The Power of Language

This week the reading by Thiong’o really struck me. It also made me feel sort of helpless when I thought about the way that we as academics approach the subject. I am sure I will never know or experience the hardship he went through at school; of being forced to speak the language of the colonisers and then being treated differently according to the level of mastery of the language. I am sure none of my 101 students would enjoy it if I placed every one of them in a hierarchy according to their French! I am pretty sure there would be some serious uproar as well. Yet this is what children have been subjected to in Africa where imperialism continues to control.

My feelings of helplessness arise because in reading the various texts for the week I became aware that the only way that I will ever know or be made familiar with the struggles of the writers who have decided to speak out and seize back their culture and history is by sitting at my kitchen table with a cup of tea only imagining how bad it could have been for them. I have to say that I do feel a sense of guilt and shame in this approach. I guess it’s like a sort of boiled-down version of chapter two of Thiong’o’s text where they sat around at the conference discussing what African literature was or could be. There’s lots of hypothesizing and discussion, but where is the action and involvement?
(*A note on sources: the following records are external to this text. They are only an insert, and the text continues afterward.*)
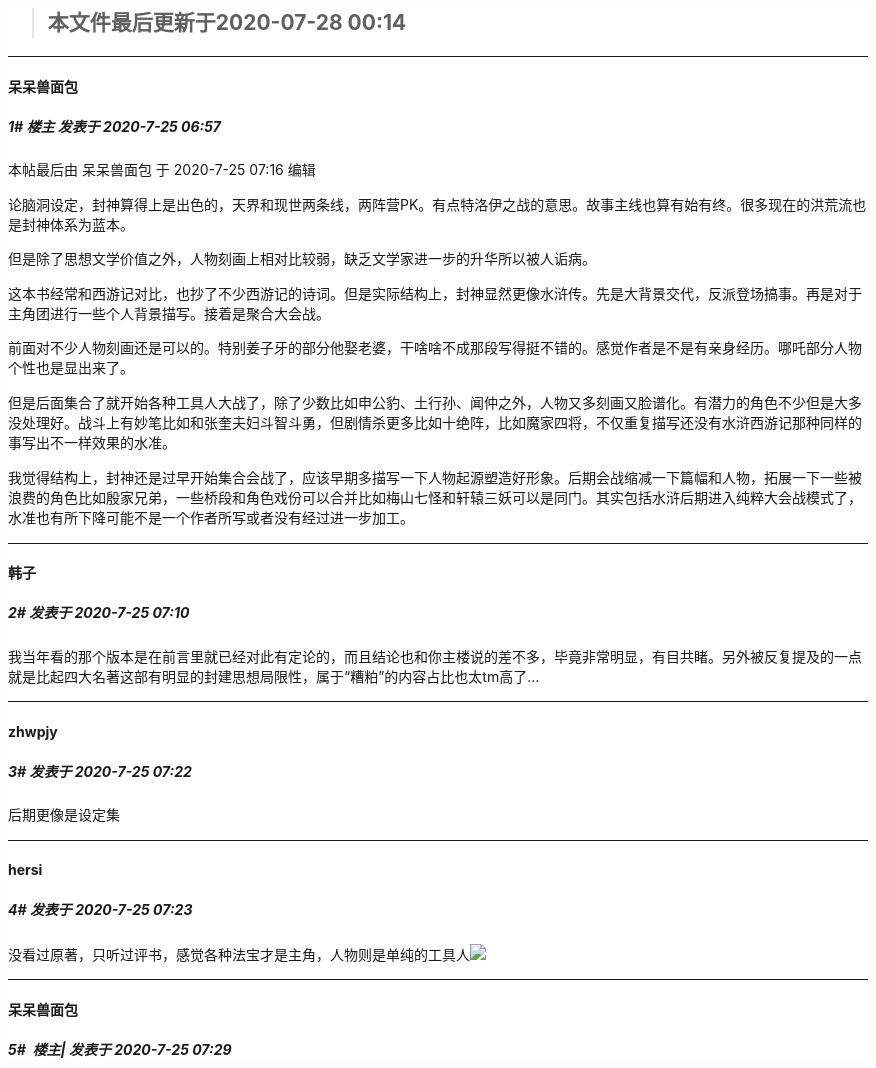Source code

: > ## **本文件最后更新于2020-07-28 00:14** 


-----

####  呆呆兽面包  
##### 1#       楼主       发表于 2020-7-25 06:57


 本帖最后由 呆呆兽面包 于 2020-7-25 07:16 编辑 

论脑洞设定，封神算得上是出色的，天界和现世两条线，两阵营PK。有点特洛伊之战的意思。故事主线也算有始有终。很多现在的洪荒流也是封神体系为蓝本。


但是除了思想文学价值之外，人物刻画上相对比较弱，缺乏文学家进一步的升华所以被人诟病。


这本书经常和西游记对比，也抄了不少西游记的诗词。但是实际结构上，封神显然更像水浒传。先是大背景交代，反派登场搞事。再是对于主角团进行一些个人背景描写。接着是聚合大会战。


前面对不少人物刻画还是可以的。特别姜子牙的部分他娶老婆，干啥啥不成那段写得挺不错的。感觉作者是不是有亲身经历。哪吒部分人物个性也是显出来了。


但是后面集合了就开始各种工具人大战了，除了少数比如申公豹、土行孙、闻仲之外，人物又多刻画又脸谱化。有潜力的角色不少但是大多没处理好。战斗上有妙笔比如和张奎夫妇斗智斗勇，但剧情杀更多比如十绝阵，比如魔家四将，不仅重复描写还没有水浒西游记那种同样的事写出不一样效果的水准。


我觉得结构上，封神还是过早开始集合会战了，应该早期多描写一下人物起源塑造好形象。后期会战缩减一下篇幅和人物，拓展一下一些被浪费的角色比如殷家兄弟，一些桥段和角色戏份可以合并比如梅山七怪和轩辕三妖可以是同门。其实包括水浒后期进入纯粹大会战模式了，水准也有所下降可能不是一个作者所写或者没有经过进一步加工。


-----

####  韩子  
##### 2#       发表于 2020-7-25 07:10


我当年看的那个版本是在前言里就已经对此有定论的，而且结论也和你主楼说的差不多，毕竟非常明显，有目共睹。另外被反复提及的一点就是比起四大名著这部有明显的封建思想局限性，属于“糟粕”的内容占比也太tm高了…


-----

####  zhwpjy  
##### 3#       发表于 2020-7-25 07:22


后期更像是设定集


-----

####  hersi  
##### 4#       发表于 2020-7-25 07:23


没看过原著，只听过评书，感觉各种法宝才是主角，人物则是单纯的工具人<img src="https://static.saraba1st.com/image/smiley/face2017/066.png" referrerpolicy="no-referrer">


-----

####  呆呆兽面包  
##### 5#         楼主| 发表于 2020-7-25 07:29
I admire the way Thiong’o writes and agree with him when he talks about language as culture, in that it is the product of a particular history, he states that “culture is a product of the history which it in turn reflects” (1134). In connection with this I also enjoyed the way he wrote about hearing stories in his mother tongue and how they “learnt the music of [their] language” (1131), this really emphasized the pleasure and enjoyment he derived from his mother tongue Gikiyu, and made it all the more heartbreaking to hear that “the language of my education was no longer the language of my culture” (1131). I think the points he brings up about how cultural invasion is related to language are very important, and while it was tough to read it was also insightful for me to consider the things he writes about, albeit from a distance.
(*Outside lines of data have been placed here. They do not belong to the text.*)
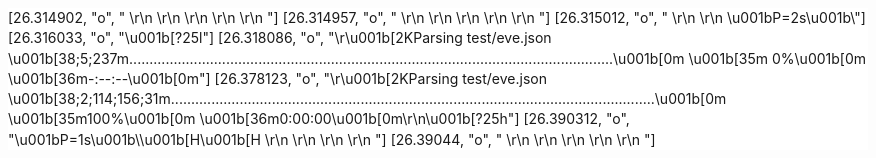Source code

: [26.314902, "o", "               \r\n                                                                                                                                                                                                           \r\n                                                                                                                                                                                                           \r\n                                                                                                                                                                                                           \r\n                                                                                                                                                                                                           \r\n                                                                                                                                                                                           "]
[26.314957, "o", "                \r\n                                                                                                                                                                                                           \r\n                                                                                                                                                                                                           \r\n                                                                                                                                                                                                           \r\n                                                                                                                                                                                                           \r\n                                                                                                                                                                                          "]
[26.315012, "o", "                 \r\n                                                                                                                                                                                                           \r\n                                                                                                                                                                                                           \u001bP=2s\u001b\\"]
[26.316033, "o", "\u001b[?25l"]
[26.318086, "o", "\r\u001b[2KParsing test/eve.json \u001b[38;5;237m........................................................................................................................\u001b[0m \u001b[35m  0%\u001b[0m \u001b[36m-:--:--\u001b[0m"]
[26.378123, "o", "\r\u001b[2KParsing test/eve.json \u001b[38;2;114;156;31m........................................................................................................................\u001b[0m \u001b[35m100%\u001b[0m \u001b[36m0:00:00\u001b[0m\r\n\u001b[?25h"]
[26.390312, "o", "\u001bP=1s\u001b\\\u001b[H\u001b[H                                                                                                                                                                                                           \r\n                                                                                                                                                                                                           \r\n                                                                                                                                                                                                           \r\n                                                                                                                                                                                                           \r\n                                                                                                                                                                                               "]
[26.39044, "o", "            \r\n                                                                                                                                                                                                           \r\n                                                                                                                                                                                                           \r\n                                                                                                                                                                                                           \r\n                                                                                                                                                                                                           \r\n                                                                                                                                                                                              "]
2 thoughts on “The Power of Language

  1. Hi, Sinead:

    As you, I was thinking how traumatic it must be to be forced to change the own language and, in consequence, the culture. It should be very difficult to recover from this trauma.

    Unfortunately, it not only occurs when a country is colonized by other, but also within a country. In Perú, for instance, nowadays people of the Andes are forced to speak Spanish, renounce to Quechua or other native language and, in consequence, renounce to their culture. And it is politic of the State! The same State that must respect the differences of the habitants.

    It is incredible how language is capable to change cultures, lives, when it is imposed.

  2. Hi Sinead,

    Yes, I too felt the same way while reading Thion’o’s text. Plus, I am taking a class focusing on Human Rights in French/Francophonie literature and believe me I have seen worse; we have read texts from holocaust victims, text from those in Rwanda, text from the Algerian revolution which no one talks about, and so much more. It is just downright sad to read some of these things but I think it is also necessary. I feel like sometimes we live in a bubble and don’t realize the things going on around us. I take heart in what I do and am grateful everyday for the life i live. Bruno talked about Peru and the same can be said about many countries from around the world.